It's My Home

April 6, 1983 12:30 PM Wednesday

Some of the children in town are calling me teech-ah now instead of Yovo. That is much better. I know they call other teachers that as well, so now I'm not being treated differently.

Insects are coming back with the rains. Flying ants are coming out of the ground and are attracted by the kerosene lamps. It is a pain to work with flying ants on the paper so I have to close the windows. Then it gets hot. No screens here.

I bought 100 F worth of kerosene from a marche woman. I got to use the Ewe word for it. Words are so valuable. I was looking for garlic one day. It is difficult to try and describe garlic with only sign language. Onions are easily visible but garlic is usually tucked away somewhere. K told me the word for it ("eye-o") so I just said "eye-o" and several women jumped up and brought out their garlic selection.

As I passed by K's house coming back from the marche, one of his sisters came out of the house, smiled and waved to me. Not too unusual? She wasn't wearing a top. This is not an uncommon occurance. Some African customs I've had no trouble adjusting to. Topless women don't have this hey-wink-wink-look-at-me-I-don't-have-a-top-on attitude. Some of my students asked me why American women always keep their breasts covered. What could I say? I said there was a difference in customs and then asked why men and women don't hold hands in public here. Their answer: if you hold hands with someone, everyone assumes you are married. Things that you never see in America are common place here and vice versa.

Some cows just ran through my yard. That's twice this week. The other day there were 6 or 7 grazing on the front lawn. They are fairly gentle, but big:

April 7, 1983 12:20 PM Thursday
Is it the heat? I’m irritable again. Or is it just Terminale? It is hot in the day, warm at night. No time to really cool off.

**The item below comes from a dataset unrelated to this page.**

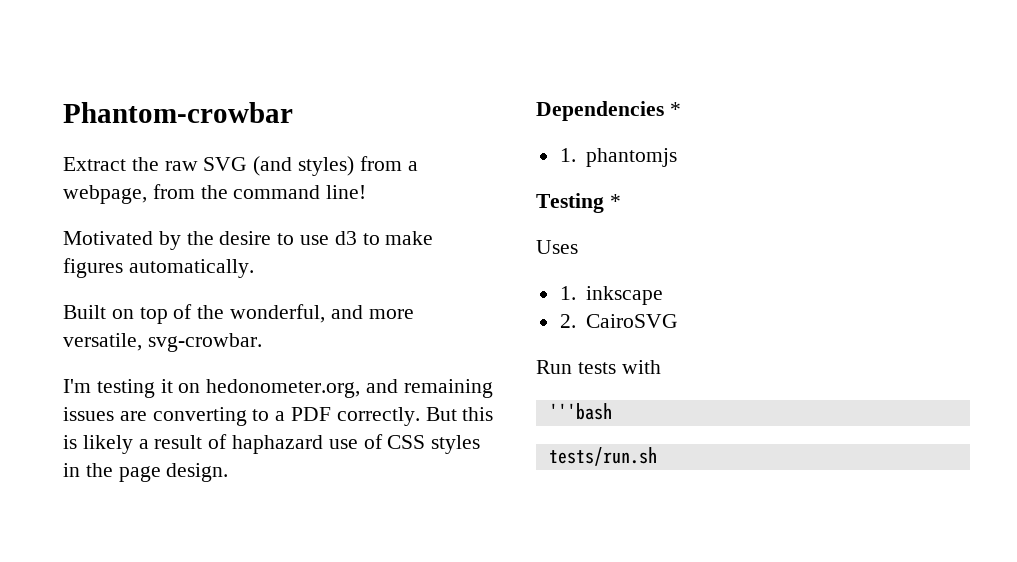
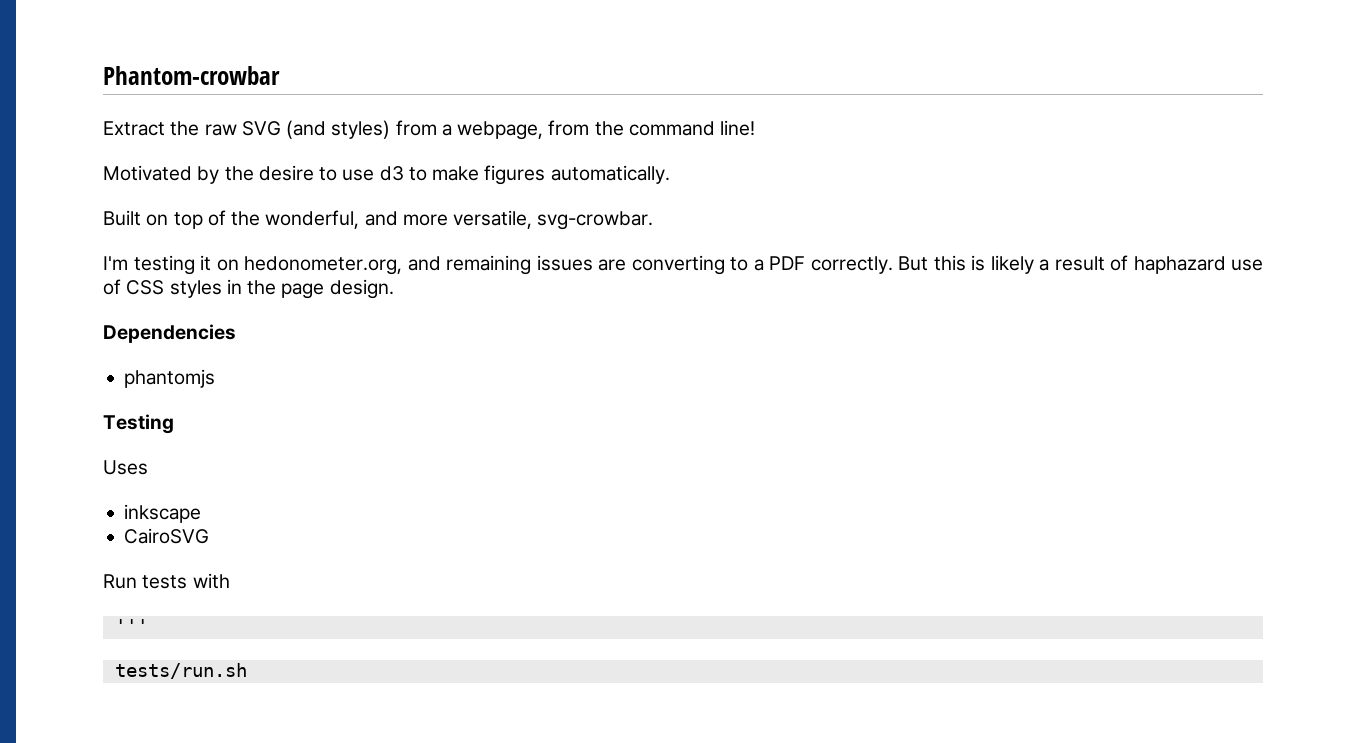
[669,102,681,116] [559,148,576,162] * // 1. -> (236, 333) //
[609,194,621,208] * -> (174, 424) none
[559,286,576,300] 1. -> (148, 467) none
[559,314,576,328] 2. -> (202, 513) none
[548,403,612,420] '''bash -> [114,619,148,633] '''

April 9, 1983 7:30 PM Saturday
I feel closer to my friend, the Universe, here in Africa. It is pouring down rain and I like it a lot. It is a good thing. I feel so close to water itself. It is a good friend of mine.
I like black skin a lot, too. It is very handsome skin. It looks closer to the earth (Boy, is it raining!).
I love everything.

April 12, 1983 5:50 PM Tuesday
Today I don’t love everything.
What will I do for a month in the States? Will I have feelings of superiority because of my worldly experience? Will I turn into someone like S who is quite unbearably pretentious? Are there really terminally boring people in the world who have nothing to say? Is P right? Should some people be terminated? Or are all people good somewhere? Is it worthwhile to ask these questions? What else is there to do but ask? Should I “just live?” What does that mean? Does asking these questions help me become a more content person?

April 13, 1983 9:30 PM


It’s My Home

There’s a cloud in the night sky
That the wind never blows away
And I’ve seen it go
Through the tail of Scorpio
It’s my home, it’s my home

Some friends from a star in Centaurus have offered me a ride
And I’m gonna go, I’d be a fool to say no
It’s my home, it’s my home

I know some people on Alpha Lyra
That I haven’t seen for awhile
We can write letters but the mail is so slow
And I’d like to see them smile

I’ve been out here for awhile
And I know the folks in town
And though the trees aren’t the same I know everyone’s name
It’s my home, it’s my home

There’s a star in the south west
(Where the Centaur looks at me)
And there’s a world near that sun, it’s my favorite one
It’s my home, it’s my home

It must seem I have many
And in a way, it’s true
Even back in Jersey is my own family
That’s my home, that’s my home

April 14

You can only find brightly colored, usually stripped socks here. There are no bland African clothes.

Saturday, April 16 2:40 PM
Just up from a nap and I have that mystical just-woke-up feeling. It makes me feel magic. But I don’t know if I always had it.

I mowed part of my lawn this morning. Not like this:

but like this:

Everyone in Togo has a coup-coup (machete) and a short hoe:

Too common place is to see little seven-year-old girls carrying these huge knives. Very fashionable, to wear a short hoe on your head:

I was sitting on one of the marche tables the other day watching the people in town:

Africans are not accustomed to counter tops so they put all their work on the ground. If they're washing dishes, or sorting dried manioc or dried cola nuts, palm nuts, etc., they stand and work bending over their dishes, etc. The surprising thing is the ease at which they bend to work. If I put myself in the average working position, I would be in great pain. They don't bend their legs and yet they work close to the ground.

Sunday April 17 4:15 PM
I feel good. People are being friendly to me in town. Friday might I went into town to “take some air” and met some Première A4 students who were already taking some air. We talked for awhile. The Marché women are getting to know me. They use Ewe greetings instead of French. Perhaps the phase of the moon is good.

Tuesday April 19 3:45 PM
I filled up the mobylette today. How many trips to school and back can be made on one tank full? I bought gas in Ewe today. It made the gas man smile.

8:30 PM
I was feeling so good. Then boom. I feel anxious... Perhaps too many mosquito bites, too humid? Not enough water?